Job Hunting ’s No Joke!
I don’t know if you have ever attended a job interview, but I can assure you that, at least for me, it is a frightening experience. I am a chronic interview-attender for the simple reason that for the last so many years I have been without luck on the job front. It is certainly miserable to be unemployed and to watch every morning from my window the procession of fresh-faced office-goers, hurrying on scooter and on foot to earn their daily bread.
I vividly remember my first interview. There I was in freshly-laundered shirt and trousers and matching tie, with feet trembling inside new socks and shoes. The ad had said: “Wanted: Development Officers for our Established Chit Fund Company”. I hadn’t a clue as to what chit funds were or what a development officer was expected to do. My heart sank when I saw that there were 15-odd young men and women besides me who were called; worse, most of them looked smarter, more well-qualified and self-assured than I. I ducked into the bathroom to take a cold, hard look at myself in the mirror. A ferret-faced fellow with outsize glasses, worn-out tie and ridiculous hairstyle stared back at me. Gosh! What an idiot I looked!

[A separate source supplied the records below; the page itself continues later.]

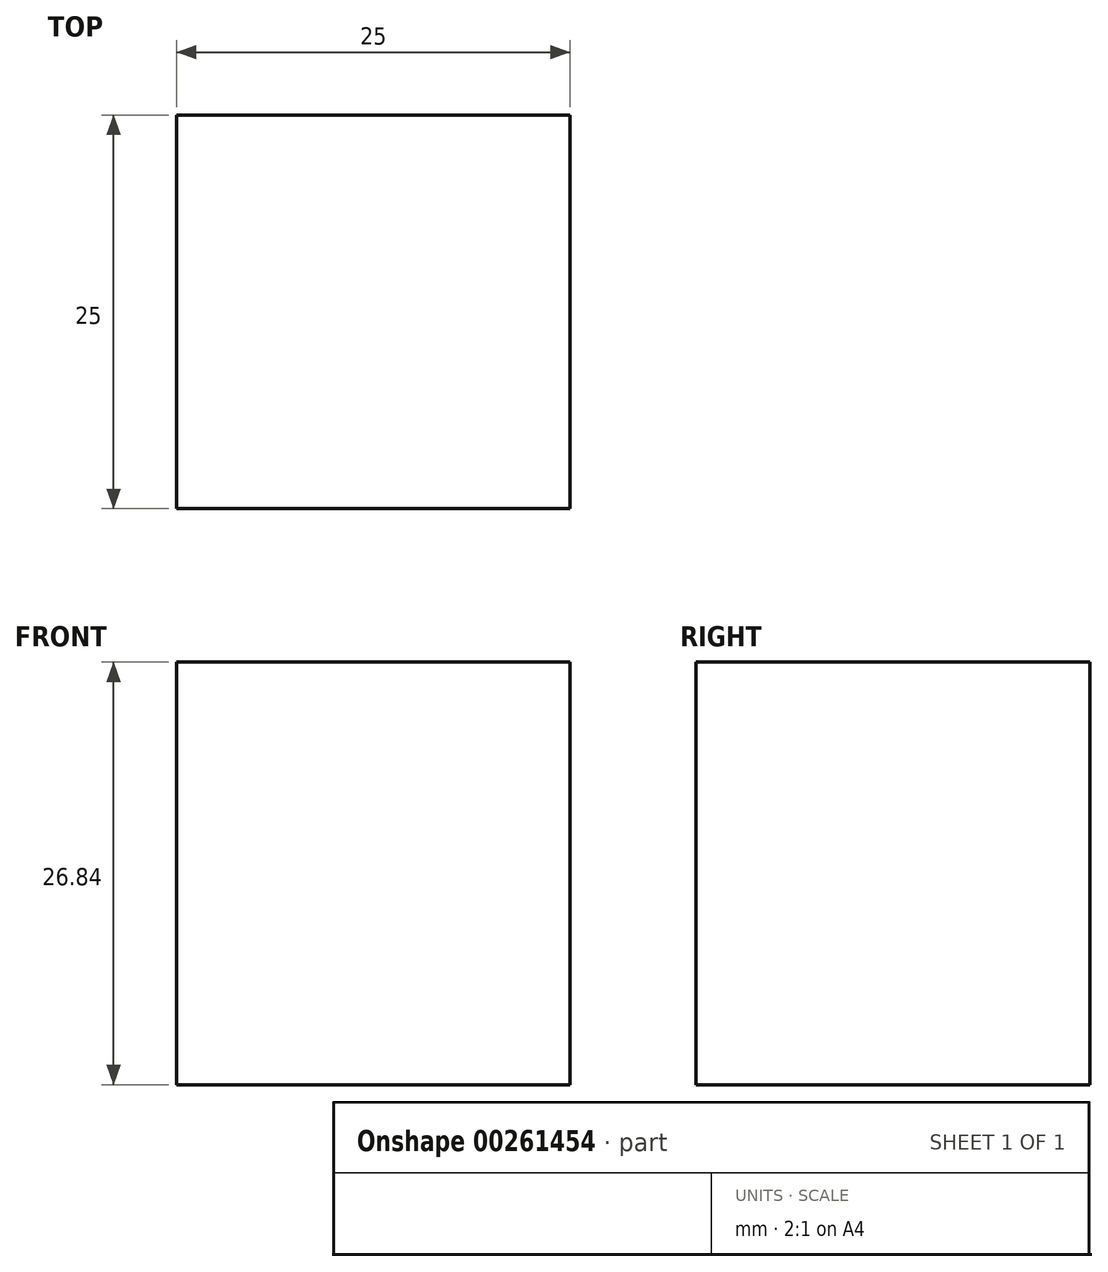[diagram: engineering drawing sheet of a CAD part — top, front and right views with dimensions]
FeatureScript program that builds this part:
annotation { "Feature Type Name" : "Feature", "Feature Type Description" : "" }
export const myFeature = defineFeature(function(context is Context, id is Id, definition is map)
    precondition{}
    {
        {
            var Q0;
            Q0=qCreatedBy(makeId("Front.planeOp"),FACE);
            var sketch = newSketch(context, id + "F0", { "sketchPlane" : qUnion([Q0])});
            skLineSegment(sketch, "E0.bottom", {"start": v(12.5, -13.42) * mm, "end": v(-12.5, -13.42) * mm});
            skLineSegment(sketch, "E0.top", {"start": v(12.5, 13.42) * mm, "end": v(-12.5, 13.42) * mm});
            skLineSegment(sketch, "E0.left", {"start": v(12.5, -13.42) * mm, "end": v(12.5, 13.42) * mm});
            skLineSegment(sketch, "E0.right", {"start": v(-12.5, -13.42) * mm, "end": v(-12.5, 13.42) * mm});
            skPoint(sketch, "E0.middle", {"position": v(0, 0) * mm});
            skSolve(sketch);
        }
        {
            var Q0;
            Q0=makeQuery(id+"F0.imprint","IMPRINT",FACE,{"disambiguationData":[TD([[makeQuery(id+"F0.imprint","IMPRINT",EDGE,{"derivedFrom":sQuery(id+"F0.wireOp",EDGE,"E0.bottom")}),-1.0]])]});
            extrude(context, id + "F1", {"entities" : qUnion([Q0]), "depth" : 25 * mm});
        }
    });
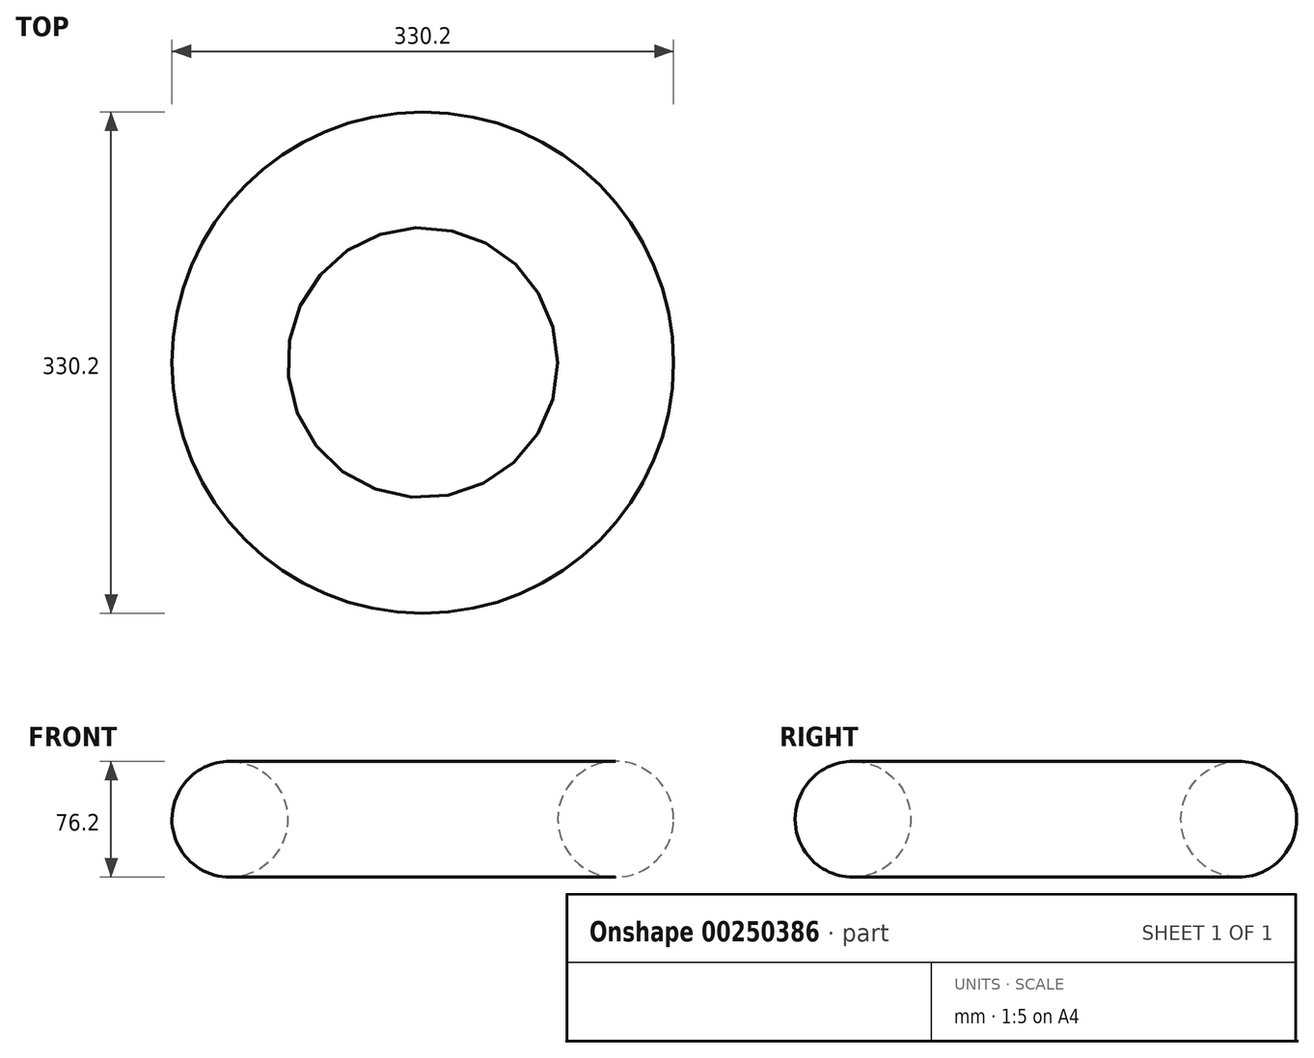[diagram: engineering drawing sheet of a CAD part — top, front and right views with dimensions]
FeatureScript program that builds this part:
annotation { "Feature Type Name" : "Feature", "Feature Type Description" : "" }
export const myFeature = defineFeature(function(context is Context, id is Id, definition is map)
    precondition{}
    {
        {
            var Q0;
            Q0=qCreatedBy(makeId("Front.planeOp"),FACE);
            var sketch = newSketch(context, id + "F0", { "sketchPlane" : qUnion([Q0])});
            skCircle(sketch, "E0", {"center": v(-127, 3.41) * mm, "radius": 38.1 * mm});
            skLineSegment(sketch, "E1", {"start": v(0, 0) * mm, "end": v(0, 86.02) * mm, "construction": true});
            skSolve(sketch);
        }
        {
            var Q0;
            Q0=makeQuery(id+"F0.imprint","IMPRINT",FACE,{"disambiguationData":[TD([[makeQuery(id+"F0.imprint","IMPRINT",EDGE,{"derivedFrom":sQuery(id+"F0.wireOp",EDGE,"E0")}),1.0]])]});
            var Q1;
            Q1=sQuery(id+"F0.wireOp",EDGE,"E1");
            revolve(context, id + "F1", {"entities" : qUnion([Q0]), "axis" : qUnion([Q1]), "revolveType" : RevolveType.FULL, "oppositeDirection" : true});
        }
    });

The long morning wore on and I got nervouser and sweatier as one by one my self-confident rivals were called in, and came out looking smug and very satisfied with them-selves. I knew I was as good as gone. Finally, my name was announced. But where was Mr.Ramdas? He had grabbed his folder, scurried down the stairs and ran on to the street in sheer terror!
Not long after that traumatic non-interview came the actual time I brought my application to its logical conclusion. Once again, I sat nervously amongst a group of neatly-dressed candidates who had self-assurance and success stamped all over them. It was with great difficulty that I quelled the rising tide of fear and apprehension within me.
But I stuck it out and sat there waiting for the dreaded call. And come it did. I got up on shaky feet, gulped hard and shuffled forward with ashen face, the very picture of despondency and defeatism. As I walked into the room, five stern pairs of eyes froze me in my tracks. “Sit down, Mr.Ramdas,” commanded a hard-edged voice. Then followed a barrage of probing questions that left me completely shattered. Why did I get low marks in B.A.? Why was I poor in English and Mathematics in Class 12? How was I a suitable candidate for the job? (I had no answer for that one.) Why didn’t I have a single distinction in studies, games or other activities?
Finally, I was released from the torture chamber. I was by now a total wreck, absolutely drained of any vestige of worth or self-esteem. I literally crawled out, looking every inch a lowly worm. That was years ago. Now, I am no longer that overawed by those ruthless know-alls across the table. And I still plod on, applying for any every job, even if it offers a meager salary. I have long ago given up fond dreams of a five-figure salary; all I thirst for is a chance to earn a modicum of respect from my family members and friends. Clerk or executive or even trainee-journalist, I take a pot-shot at every opening waiting to be filled. For, beggars can’t be choosers, and I‘ve been a particularly unfortunate beggar whose bowl remains empty of all alms.
Utterly fed up in my trials, I even thought of venturing into self-employment. But what can a graying graduate with a third class hope to achieve on his own? Somewhere along the way, I got married too and my wife now outdoes the rest of my family in berating me for being a good-for-nothing who is perpetually shunned by prospective employers. The other day, the lowest point of my career as fulltime unemployed unfortunate was reached. At my last interview, one of the questioners asked me incredulously, “Didn’t you apply six years ago for this very post? Have you been unemployed all this while?” I felt so ashamed, so worthless that I wished the ground under me would open up and swallow me the very instant!